Officials at Florida State and Arizona also note that athletes who declare their intention to major in social science or general studies may have other plans down the line. In the meantime, declaring those majors makes it easier to meet the degree-progress requirements.

When the academic achievements of athletes don’t stack up to expectations, people like Mr. Davis and Mr. Stolp–and their legions of academic-support staff members–often take the blame.

In some cases, that blame may be justified. Academic counselors were knowing participants in the scandal at the University of North Carolina at Chapel Hill. They helped to perpetuate a system of “paper classes,” which never met and were directed entirely by an administrative assistant in the department of African and African-American studies, according to a comprehensive report released in October.

OVERBLOWN CONCERN?

Given such obvious fraud, is clustering really a problem? Some academic advisers argue that concern over athletes’ majors is overblown.
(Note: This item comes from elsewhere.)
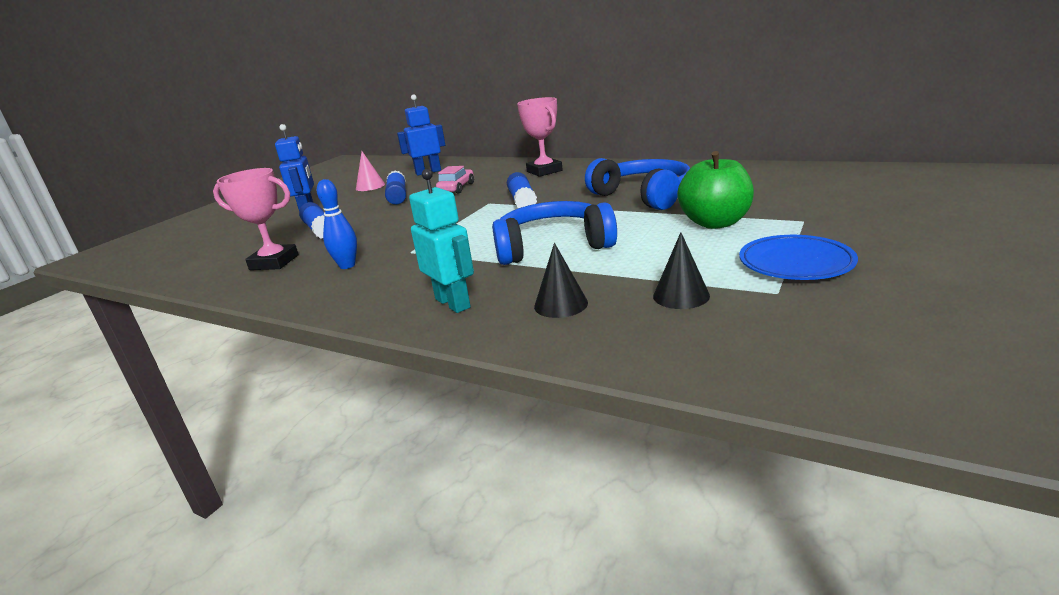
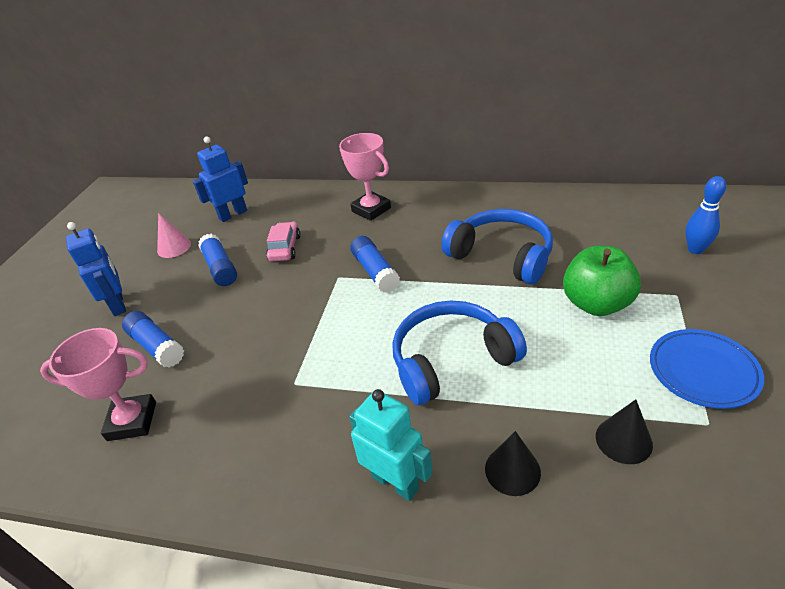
camera: 15 degrees left, 15 degrees up
(347, 266) = (231, 419): blue bowling pin -> blue bowling pin (695, 249)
“When we talk about clustering, I think public perception is that it’s an easy major where you don’t have to do that much work and the classes are easy,” says Brian Evans, senior associate athletics director for student-athlete academic services at Utah State University. “But whatever that major may be, it’s a duly accepted major by the regents of the institution. They still have to meet all of the metrics to graduate.”

Academic-support professionals are quick to point out that not all clustering puts students into general-studies or other multidisciplinary majors. Indeed, many athletes cluster in majors that seem to align with their sports interests, such as kinesiology and sport management.

Still, hardly anyone will dispute that some proportion of college athletes choose majors with NCAA eligibility–and their already-busy schedules–in mind. “We’re just kidding ourselves that they’re only practicing 20 hours per week,” Mr. Finley says.

He suggests a radical, but rational, solution: Allow athletes to take fewer credits during the five years when they are eligible to play, and to use their scholarships to complete their degrees once they’re done competing.

“Maybe if we lower our expectation of courses per semester,” Mr. Finley says, “we would come out better in the long term.”

Florida State players warm up before a November game. About a third of the students on the team are majoring in “general social sciences.”